● **ACTIVITY**: Give back the line below containing "turquoise hat [447,302,488,324]" and every later line, exactly.

● **DATA EXCERPT**:
== Segment start ==

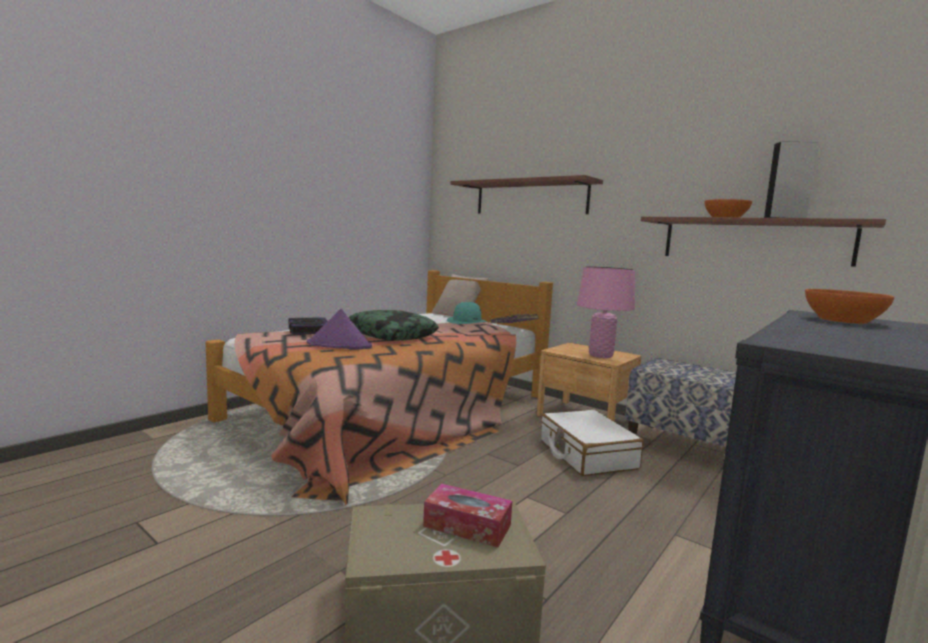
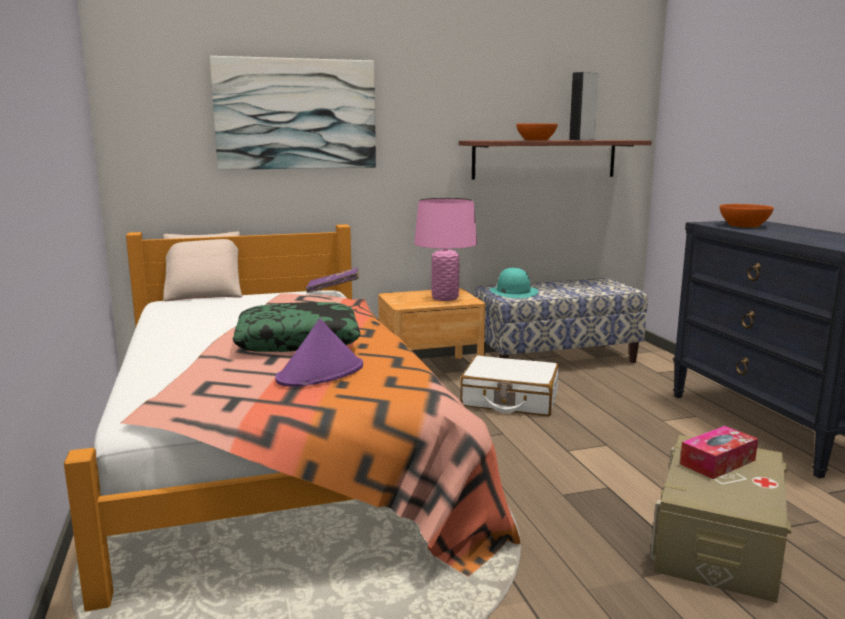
camera: 55 degrees left, 5 degrees up
book [289,317,328,335] -> none
turquoise hat [447,302,488,324] -> turquoise hat moved to [489,268,538,298]
shelf [451,175,603,214] -> picture [210,56,376,170]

== Segment end ==

● **EXPECTED ANSWER**:
turquoise hat [447,302,488,324] -> turquoise hat moved to [489,268,538,298]
shelf [451,175,603,214] -> picture [210,56,376,170]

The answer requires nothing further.